Jammu and Kashmir unrest leaves 20,000 students in the lurchAugust 20th, 2008 - 3:14 pm ICT by IANS
Srinagar, Aug 20 (IANS) The future of thousands of aspiring professionals across Jammu and Kashmir hangs in balance as the common entrance test (CET) for various professional courses have been indefinitely postponed due to the continuing unrest - the first time that this has happened.Every July, thousands of aspiring doctors, engineers, veterinarians, agricultural scientists and others compete for seats in various professional colleges - either government run or privately owned - by taking the CET exam that is held simultaneously in the Kashmir valley and the Jammu region.
The tests were not postponed even during the height of the militancy in the 1990s when the valley was in turmoil and students would walk to the centres during shutdowns.
“We have to hold the test on the same day throughout the state for admissions to graduate level courses in disciplines like medicine, engineering and agricultural sciences.
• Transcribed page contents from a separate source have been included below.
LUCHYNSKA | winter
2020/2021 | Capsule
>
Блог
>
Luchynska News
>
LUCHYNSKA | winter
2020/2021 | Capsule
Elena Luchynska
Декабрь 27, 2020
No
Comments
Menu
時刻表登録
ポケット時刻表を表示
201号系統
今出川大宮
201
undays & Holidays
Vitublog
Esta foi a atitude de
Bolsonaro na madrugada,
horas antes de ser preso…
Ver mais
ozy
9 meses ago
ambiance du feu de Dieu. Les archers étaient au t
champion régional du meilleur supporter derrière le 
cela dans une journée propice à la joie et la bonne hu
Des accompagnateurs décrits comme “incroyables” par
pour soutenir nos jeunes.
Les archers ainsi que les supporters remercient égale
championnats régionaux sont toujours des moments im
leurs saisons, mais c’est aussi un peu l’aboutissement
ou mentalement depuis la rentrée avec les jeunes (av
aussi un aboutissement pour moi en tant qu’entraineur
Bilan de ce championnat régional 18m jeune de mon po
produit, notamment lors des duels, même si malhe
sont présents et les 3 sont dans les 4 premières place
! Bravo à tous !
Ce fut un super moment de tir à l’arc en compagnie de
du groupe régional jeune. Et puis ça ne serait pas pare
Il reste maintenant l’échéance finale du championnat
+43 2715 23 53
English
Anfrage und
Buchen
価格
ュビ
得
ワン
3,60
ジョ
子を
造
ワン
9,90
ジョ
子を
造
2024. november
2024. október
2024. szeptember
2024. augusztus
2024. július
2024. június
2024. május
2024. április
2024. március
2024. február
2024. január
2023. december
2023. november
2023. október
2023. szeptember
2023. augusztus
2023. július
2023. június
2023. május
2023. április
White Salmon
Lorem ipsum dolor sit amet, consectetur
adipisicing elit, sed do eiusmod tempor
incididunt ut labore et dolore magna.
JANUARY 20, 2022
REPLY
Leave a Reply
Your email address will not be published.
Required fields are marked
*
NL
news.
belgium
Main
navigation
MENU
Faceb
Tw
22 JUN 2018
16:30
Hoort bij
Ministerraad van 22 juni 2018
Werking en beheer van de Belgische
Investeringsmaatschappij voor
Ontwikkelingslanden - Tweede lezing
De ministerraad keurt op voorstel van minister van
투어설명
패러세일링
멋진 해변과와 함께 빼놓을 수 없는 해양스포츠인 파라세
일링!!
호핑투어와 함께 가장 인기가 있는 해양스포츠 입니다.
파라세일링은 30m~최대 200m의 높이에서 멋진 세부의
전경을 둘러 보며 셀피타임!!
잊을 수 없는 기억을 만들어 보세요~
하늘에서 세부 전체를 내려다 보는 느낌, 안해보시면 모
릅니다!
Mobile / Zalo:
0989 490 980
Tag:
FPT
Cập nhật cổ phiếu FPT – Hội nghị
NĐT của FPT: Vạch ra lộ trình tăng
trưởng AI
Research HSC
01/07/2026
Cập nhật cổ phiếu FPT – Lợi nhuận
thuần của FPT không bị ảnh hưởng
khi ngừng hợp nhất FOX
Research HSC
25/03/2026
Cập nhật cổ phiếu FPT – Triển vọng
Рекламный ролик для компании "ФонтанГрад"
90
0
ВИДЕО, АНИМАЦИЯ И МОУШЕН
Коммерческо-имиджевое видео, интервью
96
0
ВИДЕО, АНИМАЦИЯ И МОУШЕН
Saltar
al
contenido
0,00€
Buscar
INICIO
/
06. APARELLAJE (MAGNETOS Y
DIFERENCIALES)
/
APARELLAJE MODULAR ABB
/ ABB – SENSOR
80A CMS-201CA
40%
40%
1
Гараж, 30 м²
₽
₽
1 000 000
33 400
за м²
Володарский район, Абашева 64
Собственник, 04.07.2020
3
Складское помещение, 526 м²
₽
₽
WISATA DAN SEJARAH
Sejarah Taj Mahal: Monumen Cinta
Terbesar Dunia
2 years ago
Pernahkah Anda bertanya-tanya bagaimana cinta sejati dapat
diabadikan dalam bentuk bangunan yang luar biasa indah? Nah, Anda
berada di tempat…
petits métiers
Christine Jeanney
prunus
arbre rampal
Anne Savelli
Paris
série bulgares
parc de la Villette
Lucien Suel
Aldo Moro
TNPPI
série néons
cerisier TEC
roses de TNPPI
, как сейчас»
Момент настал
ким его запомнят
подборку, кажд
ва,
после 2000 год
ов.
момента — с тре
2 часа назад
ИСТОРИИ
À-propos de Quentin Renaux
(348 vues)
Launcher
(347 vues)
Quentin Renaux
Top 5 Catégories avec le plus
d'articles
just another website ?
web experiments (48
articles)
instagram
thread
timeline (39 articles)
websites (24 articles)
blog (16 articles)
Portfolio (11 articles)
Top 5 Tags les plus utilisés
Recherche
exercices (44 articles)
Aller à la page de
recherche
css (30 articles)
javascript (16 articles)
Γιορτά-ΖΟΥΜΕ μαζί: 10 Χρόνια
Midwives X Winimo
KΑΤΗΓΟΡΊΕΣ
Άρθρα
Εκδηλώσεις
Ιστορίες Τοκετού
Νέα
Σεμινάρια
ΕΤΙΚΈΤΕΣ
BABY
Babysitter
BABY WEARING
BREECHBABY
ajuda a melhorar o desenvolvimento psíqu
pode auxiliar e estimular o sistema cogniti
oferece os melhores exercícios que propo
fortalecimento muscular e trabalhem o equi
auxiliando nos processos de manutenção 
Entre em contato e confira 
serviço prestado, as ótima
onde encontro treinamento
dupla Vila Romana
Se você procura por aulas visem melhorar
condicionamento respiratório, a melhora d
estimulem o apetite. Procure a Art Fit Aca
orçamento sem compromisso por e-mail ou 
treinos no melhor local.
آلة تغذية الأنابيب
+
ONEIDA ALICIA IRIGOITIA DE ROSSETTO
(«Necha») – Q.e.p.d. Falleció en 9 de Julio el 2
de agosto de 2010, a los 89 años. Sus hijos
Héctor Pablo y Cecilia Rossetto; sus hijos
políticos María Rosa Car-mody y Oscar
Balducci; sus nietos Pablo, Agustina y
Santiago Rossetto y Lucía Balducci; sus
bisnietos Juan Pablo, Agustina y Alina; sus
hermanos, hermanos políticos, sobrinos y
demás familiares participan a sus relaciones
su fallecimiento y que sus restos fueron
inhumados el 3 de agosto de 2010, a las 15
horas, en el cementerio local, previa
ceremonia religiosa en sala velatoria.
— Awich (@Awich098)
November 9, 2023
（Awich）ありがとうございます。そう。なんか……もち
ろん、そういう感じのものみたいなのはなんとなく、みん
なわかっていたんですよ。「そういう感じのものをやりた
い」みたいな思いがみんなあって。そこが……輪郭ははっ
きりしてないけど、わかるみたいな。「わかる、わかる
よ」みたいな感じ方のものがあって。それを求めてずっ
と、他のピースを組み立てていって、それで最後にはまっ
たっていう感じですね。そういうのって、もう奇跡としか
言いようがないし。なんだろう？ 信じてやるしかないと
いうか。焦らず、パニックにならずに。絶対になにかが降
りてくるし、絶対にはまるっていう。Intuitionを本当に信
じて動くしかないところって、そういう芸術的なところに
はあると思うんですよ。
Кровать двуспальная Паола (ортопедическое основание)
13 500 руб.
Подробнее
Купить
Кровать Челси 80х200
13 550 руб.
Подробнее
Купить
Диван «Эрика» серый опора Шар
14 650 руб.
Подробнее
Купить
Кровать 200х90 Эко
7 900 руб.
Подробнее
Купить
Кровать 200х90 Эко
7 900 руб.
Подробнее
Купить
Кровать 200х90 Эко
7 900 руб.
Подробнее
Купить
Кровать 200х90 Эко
“Earlier, the tests had to be postponed because of the situation in the valley and then because of the trouble in Jammu region. We cannot hold the tests separately as aspirants compete for these professional courses at the state level,” said an official of the board of professional exams that conducts the CET.
This year, over 20,000 candidates from the valley, Ladakh and Jammu regions have applied for the CET.
Of the 20,000, only a few hundred make it to the colleges. For the rest who apply for courses outside the state this indefinite delay means the loss of an entire academic year.
“I have been sweating it out for 16 hours a day to make it to the MBBS course, but the uncertainty about the test is frustrating,” said 18-year-old Nadeem.
The allotment of 40 hectares of land in the valley to the Amarnath shrine board first led to protests in Kashmir. The decision was then withdrawn triggering an outcry in Jammu. Almost two months later, the agitation has snowballed into a massive movement in both regions with about 40 people killed during the consecutive days of shutdowns and curfew.